That ever-old question, "How to Teach," becomes ever new when made to read, "How to Teach Better." This volume aims to raise those problems which every teacher sooner or later faces, and it attempts to suggest an approach by way of solution which will insure at least some degree of growth towards efficiency. These chapters originally were prepared for the course offered to teacher-trainers in the Summer School of the Brigham Young University, in 1920. The teachers in that course were an inspiration to the author and are responsible for many of the thoughts expressed in the pages of this book.

The successful teacher ever views his calling as an opportunity—not as an obligation. To associate with young people is a rare privilege; to teach them is an inspiration; to lead them into the glorious truths of the Gospel of Jesus Christ is heavenly joy itself. This little volume hopes to push open the door of opportunity a little wider, that more of that joy may be realized.

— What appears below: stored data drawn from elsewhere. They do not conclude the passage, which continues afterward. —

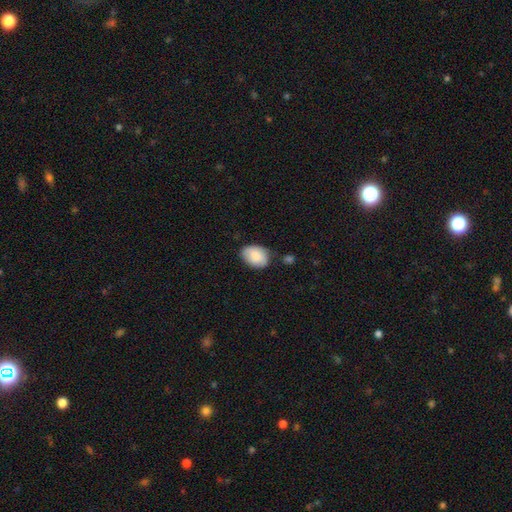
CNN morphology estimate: smooth-or-featured: smooth: 85% | featured or disk: 8% | star or artifact: 7%
  how-rounded: in between: 81% | round: 18% | cigar-shaped: 1%
  merging: none: 66% | minor disturbance: 26% | major disturbance: 5% | merger: 3%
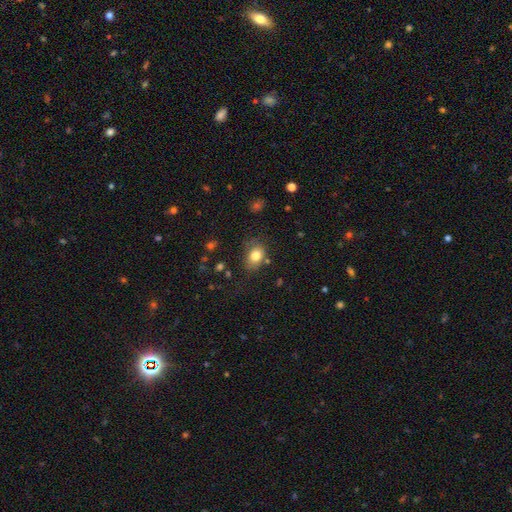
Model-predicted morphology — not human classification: Overall: smooth (80%). How rounded: in between (68%; round 31%). Merging: none (65%).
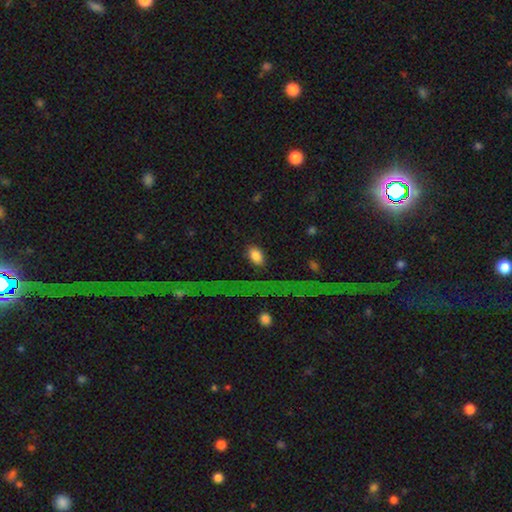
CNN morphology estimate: smooth_or_featured: smooth (p=0.82) [alt: star or artifact p=0.10]
how_rounded: in between (p=0.85) [alt: round p=0.12]
merging: none (p=0.81) [alt: minor disturbance p=0.11]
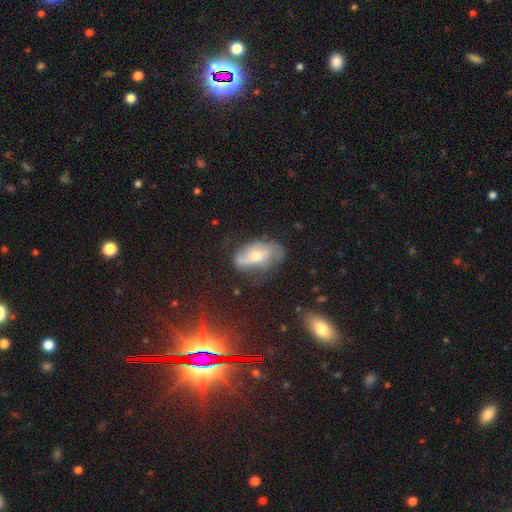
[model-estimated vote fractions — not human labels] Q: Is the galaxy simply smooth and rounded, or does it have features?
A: featured or disk — 60%.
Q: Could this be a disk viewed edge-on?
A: no — 91%.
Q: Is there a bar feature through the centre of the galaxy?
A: no — 54%.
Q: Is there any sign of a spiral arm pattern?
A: yes — 76%.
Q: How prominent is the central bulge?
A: moderate — 61%.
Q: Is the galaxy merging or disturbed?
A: none — 55%.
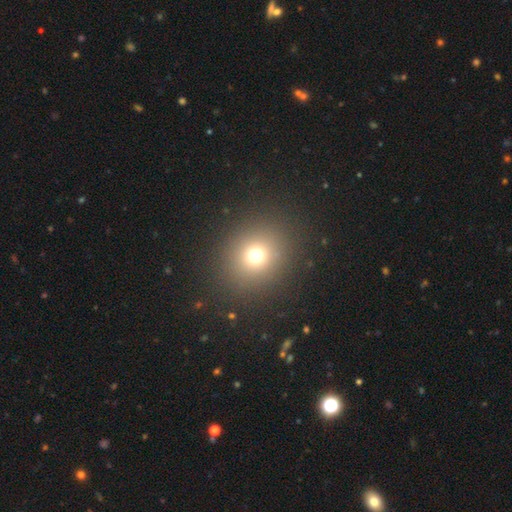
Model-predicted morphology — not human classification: A smooth galaxy with no disk features (70%) that is round (81%). Merging: none (87%).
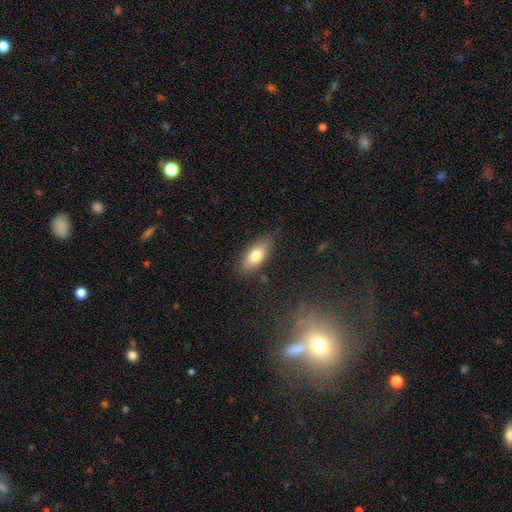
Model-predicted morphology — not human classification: Smooth or featured? smooth (76%)
How rounded? in between (85%)
Merging? none (83%)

"Perchance, in heaven, one day to me Some blessed Saint will come and say, 'All hail, beloved; but for thee My soul to death had fallen a prey'; And oh! what rapture in the thought, One soul to glory to have brought."





The worth of souls.—The Father's joy in the soul that is saved.—The teacher's responsibility.—Teaching, a sacred calling.—Our Church a teaching Church.

Our three-fold purpose in Teaching: a—To guarantee salvation of the individual members of the Church.

b—To pass on the wonderful heritage handed down by our pioneer forefathers.

c—To make more easily possible the conversion of the world.

"Remember the worth of souls is great in the sight of God;

"For, behold, the Lord your Redeemer suffered death in the flesh; wherefore he suffered the pain of all men, that all men might repent and come unto him.

"And he hath risen again from the dead, that he might bring all men unto him, on conditions of repentance;

"And how great is his joy in the soul that repenteth.

"Wherefore, you are called to cry repentance unto this people;

"And if it so be that you should labor all your days in crying repentance unto his people, and bring, save it be one soul unto me, how great shall be your joy with him in the kingdom of my Father?

"And now, if your joy will be great with one soul that you have brought unto me into the kingdom of my Father, how great will be your joy if you should bring many souls unto me?" (Doc. & Cov., Sec. 18:10-16.)

"For behold, this is my work and my glory—to bring to pass the immortality and eternal life of man." (Moses 1:39.)

If this is the work and glory of the Lord, how great must be the responsibility of the teachers of Zion, His copartners in the business of saving humankind! Next to parenthood, teaching involves us in the most sacred relationship known to man. The teacher akin to the parent is the steward of human souls—his purpose to bless and to elevate.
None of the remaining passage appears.